Komi Koutché poursuit en indiquant que le Bénin est un pays démocratique et la contestation est une vertu démocratique. « Je ne pense pas qu’il soit raisonnable et du bon sens qu’on reproche à une candidate de financer à 15 millions de francs CFA. Si vous convertissez en euro, vous verrez que c’est rien du tout, pour aller expliquer comment sa candidature a été rejetée, si tant est que la contestation est une vertu de la démocratie », va-t-il expliquer.
Du flou autour des faits reprochés à Aïvo?
En ce qui concerne le cas de Joël Aïvo, Komi Koutché rappelle qu’il lui est reproché le blanchiment de capitaux et l’appel à l’insurrection. « Si je prends l’aspect de blanchiment de capitaux, de façon terre à terre, ancien ministre des finances que je suis, un blanchiment suppose de l’argent gagné d’une origine criminelle et recyclé dans une fin objectivement justifiable », dit-il.
Mais, d’après l’ancien ministre de Boni Yayi, la source criminelle de l’argent qu’aurait gagné Joël Aïvo reste inconnue. C’est pourquoi, conclut-il, « en clair, il a été question d’embastiller les quelques rares têtes qui restaient encore et derrière lesquelles le peuple pouvait s’aligner si les élections étaient ouvertes ».
Toutefois, Komi Koutché rappelle que ce n’est pas uniquement Joël Aïvo et Réckya Madougou qui sont arbitrairement incarcérés.
« Mais si vous citez seulement les cas Joël Aïvo et Réckya Madougou, c’est que vous taisez les près de 500 arrestations extra-judiciaires qu’il y a eues depuis que cette parodie d’élection a été organisée… »
Komi Koutché
Sur l’arrestation de Reckya Madougou et Joël Aîvo
Reckya Madougou, candidate recalée de « Les Démocrates » à la présidentielle du 11 avril 2021, a été arrêtée, le 3 mars 2021, sur le pont de Porto-Novo, alors qu’elle quittait une sortie médiatique.
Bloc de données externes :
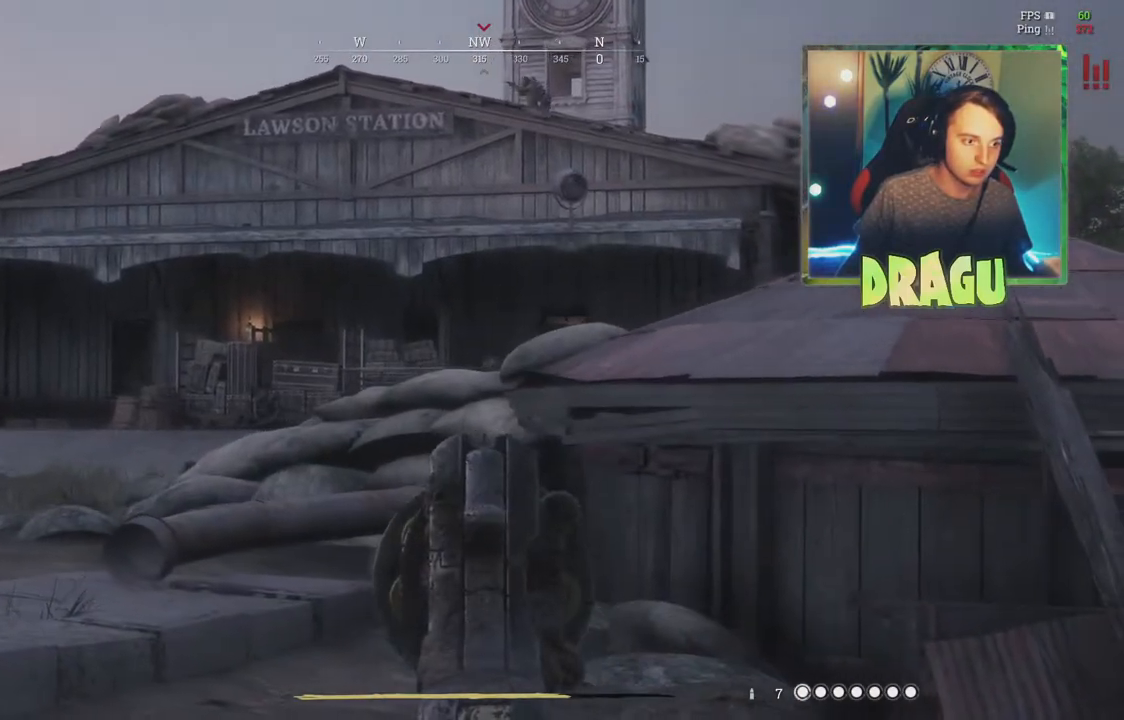
{"keys": ["a"], "mouse": ["right"], "events": [[300, "a", "down"], [350, "d", "up"]]}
Auditionnée par le procureur spécial de la Cour de répression des infractions économiques et du terrorisme (CRIET), le magistrat Mario Mètonou, et ensuite au niveau de la Brigade économique et financière (BEF), Reckya Madougou a été finalement déposée à la prison civile de Missérété.
Depuis son incarcération, ses conditions de détention font l’objet de beaucoup de commentaires, aussi bien de la part de ses camardes « Les Démocrates » et du Front pour la restauration de la démocratie (FRD), que des activistes du net; un sujet, d’ailleurs, évoqué par l’un de ses avocats sur RFI.
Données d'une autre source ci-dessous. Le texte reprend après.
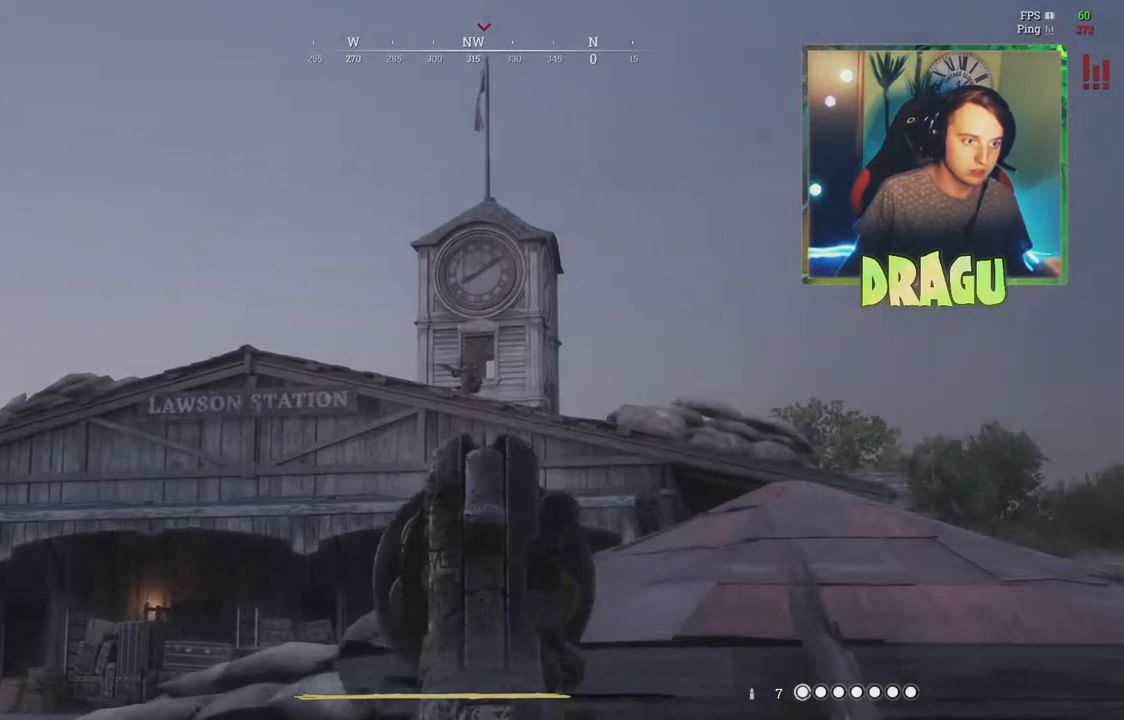
{"keys": ["d"], "mouse": ["left", "right"], "events": [[201, "d", "down"], [217, "a", "up"], [418, "mouse_left", "down"]]}
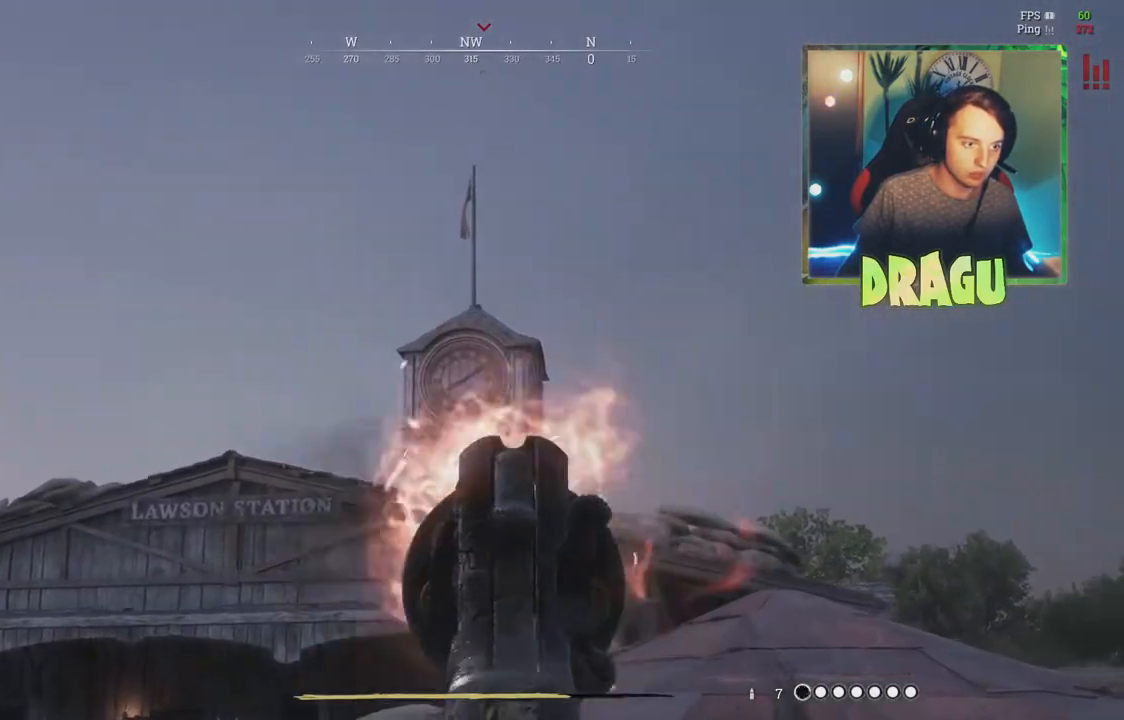
{"keys": ["d"], "mouse": [], "events": [[100, "mouse_left", "up"], [284, "1", "down"], [400, "1", "up"], [400, "mouse_right", "up"]]}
De son côté, Joël Aïvo a été arrêté, jeudi 15 avril 2021, à hauteur de Godomey Togougo, dans une embuscade alors qu’il quittait les cours à l’Université d’Abomey-Calavi.
Présenté au procureur spécial de la Cour de Répression des Infractions Économiques et du Terrorisme (Criet), le vendredi 16 avril, Frédéric Joël Aïvo a été placé en détention provisoire avec 3 autres personnes pour atteinte à la sûreté de l’Etat et blanchiment de capitaux.
Comme pour toutes les personnes en prison pour les manifestations électorales, son procès est prévu pour le 15 juillet 2021.